Bike advocates are very positive on the program expansion.
Chris Cassidy, communications director for the San Francisco Bicycle Coalition, an advocacy group, said in an email, that this phase of bike share's expansion "looks great."
"The challenge," he added, "will be to ensure that they are building our city's first new transportation system in 40 years in a manner such that it reaches and serves all San Franciscans - not just those already well-served by existing alternatives."
Cassidy said, "It's important that people aren't excluded from bike share by not having station in their neighborhoods, by being unable to afford the fees, or by not having a credit card, which may be necessary for a membership. We're eager to see Bay Area Bike Share take these challenges head on, and develop a system that gives people access to this important new transportation alternative no matter where they live or how much money they make."
While bike owners in San Francisco have been plagued with an increasing number of thefts, the bike share program apparently does not.
"Only a very small number of bikes go missing and never return," said Dani Simons, director of communications and external affairs for Motivate. "This is due to the fact that in order to ride the bikes you must join the program, and we have credit card information for everyone who joins. If the bike is kept out longer than 24 hours we can communicate with the riders to remind them to return the bike, and if it is not returned we can charge for a lost or stolen bike. We find this is a powerful incentive to bring bikes back into the system."
Since the program began in the Bay Area, there have been seven accidents with bike share equipment, Simons said. "Bay Area Bike Share bikes are extremely stable and sturdy. They are routinely maintained by professional mechanics to check safety features such as always-on lights, reflectors, chain guards, and bells," according to their website.

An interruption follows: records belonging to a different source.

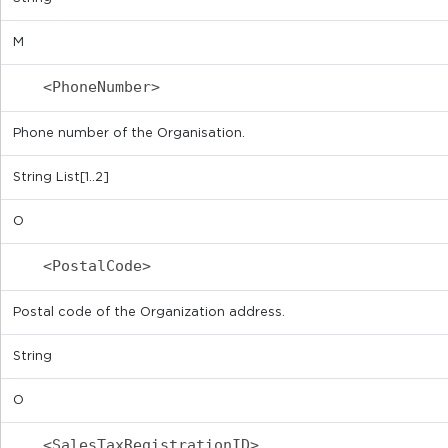
M
<PhoneNumber>
Phone number of the Organisation.
String List[1..2]
O
<PostalCode>
Postal code of the Organization address.
String
O
<SalesTaxRegistrationID>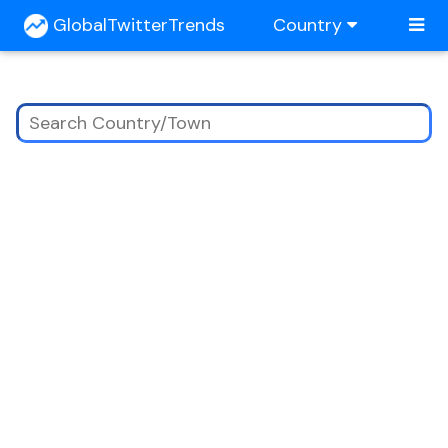
GlobalTwitterTrends
Country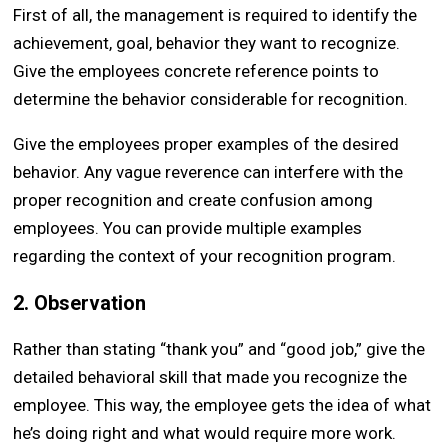
First of all, the management is required to identify the
achievement, goal, behavior they want to recognize.
Give the employees concrete reference points to
determine the behavior considerable for recognition.
Give the employees proper examples of the desired
behavior. Any vague reverence can interfere with the
proper recognition and create confusion among
employees. You can provide multiple examples
regarding the context of your recognition program.
2. Observation
Rather than stating “thank you” and “good job,” give the
detailed behavioral skill that made you recognize the
employee. This way, the employee gets the idea of what
he’s doing right and what would require more work.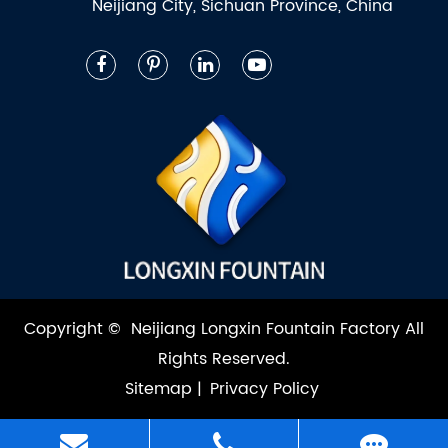
Neijiang City, Sichuan Province, China
Copyright ©
Neijiang Longxin Fountain Factory
All
Rights Reserved.
Sitemap
|
Privacy Policy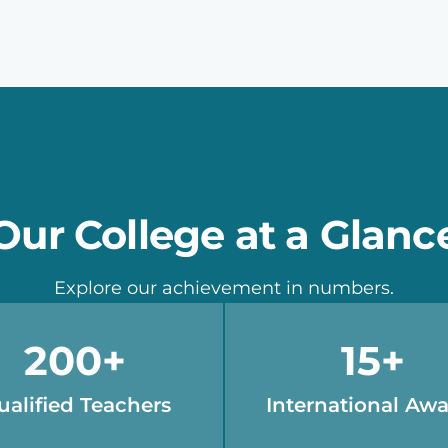
Our College at a Glanc
Explore our achievement in numbers.
200
+
15
+
ualified Teachers
International Aw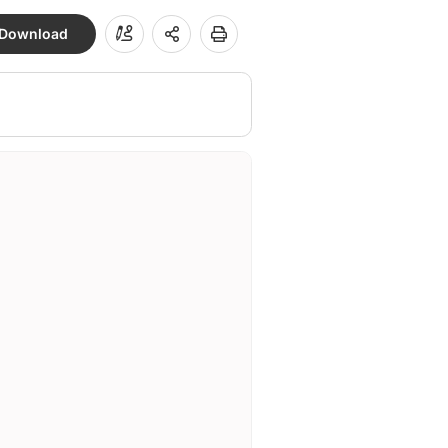
Download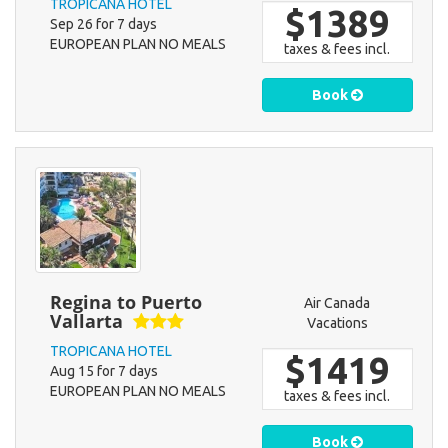
TROPICANA HOTEL
$1389
Sep 26 for 7 days
EUROPEAN PLAN NO MEALS
taxes & fees incl.
Book
Regina to Puerto
Air Canada
Vallarta
Vacations
TROPICANA HOTEL
$1419
Aug 15 for 7 days
EUROPEAN PLAN NO MEALS
taxes & fees incl.
Book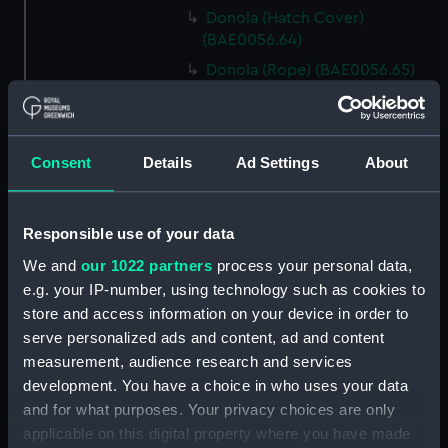
Donola (Hatch Cover)
(BAE0056.64)
Donola (Rope) (BAE0056.65)
Donola (Rope) (BAE0056.66)
Donola (Gang Plank)
(BAE0056.67)
Consent
Details
Ad Settings
About
Donola (Boat Hook)
(BAE0056.68)
Responsible use of your data
Donola (Canopy Support)
(BAE0056.69)
We and
our 1022 partners
process your personal data,
Donola (Bucket) (BAE0056.70)
e.g. your IP-number, using technology such as cookies to
store and access information on your device in order to
Donola (Hatch Cover)
serve personalized ads and content, ad and content
(BAE0056.71)
measurement, audience research and services
Donola (Tin) (BAE0056.72)
development. You have a choice in who uses your data
Donola (Tin) (BAE0056.73)
and for what purposes. Your privacy choices are only
Donola (Unidentified canvas
applicable on this digital property where you have made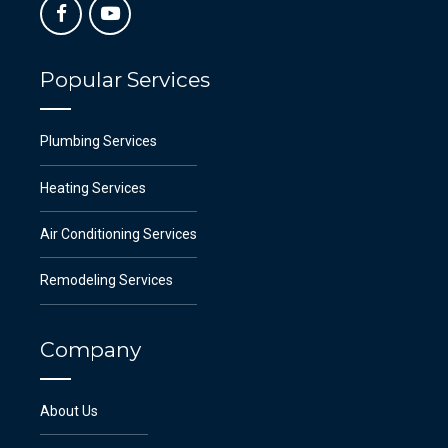
Popular Services
Plumbing Services
Heating Services
Air Conditioning Services
Remodeling Services
Company
About Us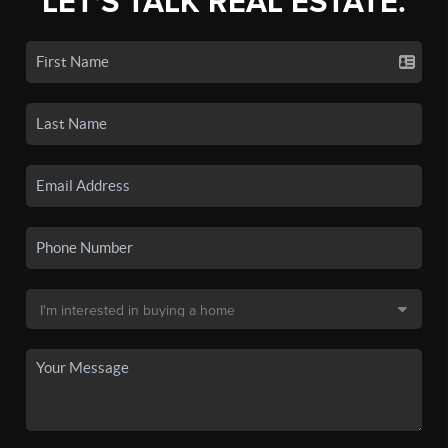
LET'S TALK REAL ESTATE.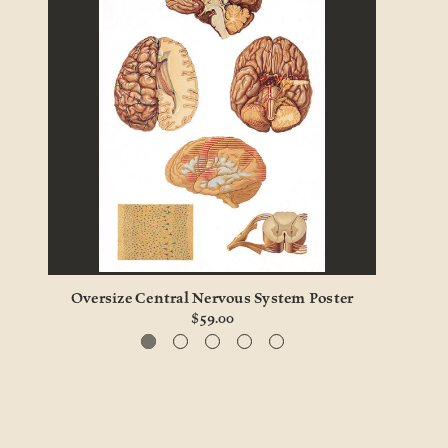
Oversize Central Nervous System Poster
Li
$59.00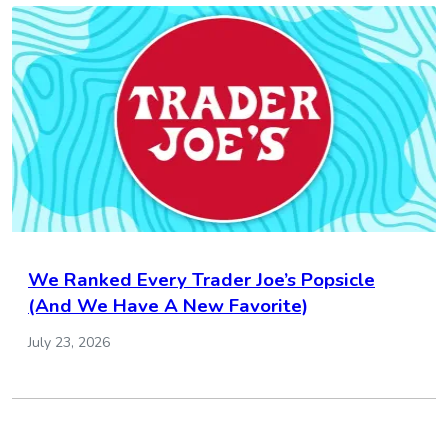
We Ranked Every Trader Joe’s Popsicle
(And We Have A New Favorite)
July 23, 2026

Community activists have suggestions about the program implementation.
Longtime Duboce Triangle resident Mark Scheuer, secretary of the Duboce Triangle Neighborhood Association and a past president of the Friends of Duboce Park, told the B.A.R. that two proposed locations in the neighborhood - one at Steiner near Duboce and the other at Sanchez and Market - each have heavy traffic and "would not be the best choice" for bike stations. The former would work better around the corner on Duboce Avenue and the latter, on the sidewalk or in the parking lot of Chase Bank, he said.
Scheuer said in several meetings with bike share officials, DTNA members offered these suggestions, which, he said, "seemed to be received well."
But when the new bike share map proposals were issued, neither of their suggestions was incorporated, Scheuer said.
"It does make me wonder if they were really listening," he said.
Scheuer said some residents will "undoubtedly complain that the bike stations have taken up parking spaces."
According to the bike share program website, the "on-street stations typically 'repurpose' two parallel parking spaces, though we are exploring technologies that would allow for shorter stations in residential neighborhoods."
Ten of the 12 stations proposed for the Castro and Duboce Triangle are on-street stations.
Castro resident Rob Roberts, in an email to the B.A.R. , said he has been a bike share member for almost two years and was "pleased" to learn of their expansion.
Roberts wonders, however, if the proposed Castro stations, "which are at much higher elevations than the majority of bike stands" will have a regular supply of bikes if people will tend to ride them down hill and return them to other stations.
Roberts, referring to nudists who have gathered in the plaza, also asked about other reactions "when photo-shoots emerge of the Castro's finest taking their clothes off and sitting on the bikes in Jane Warner?"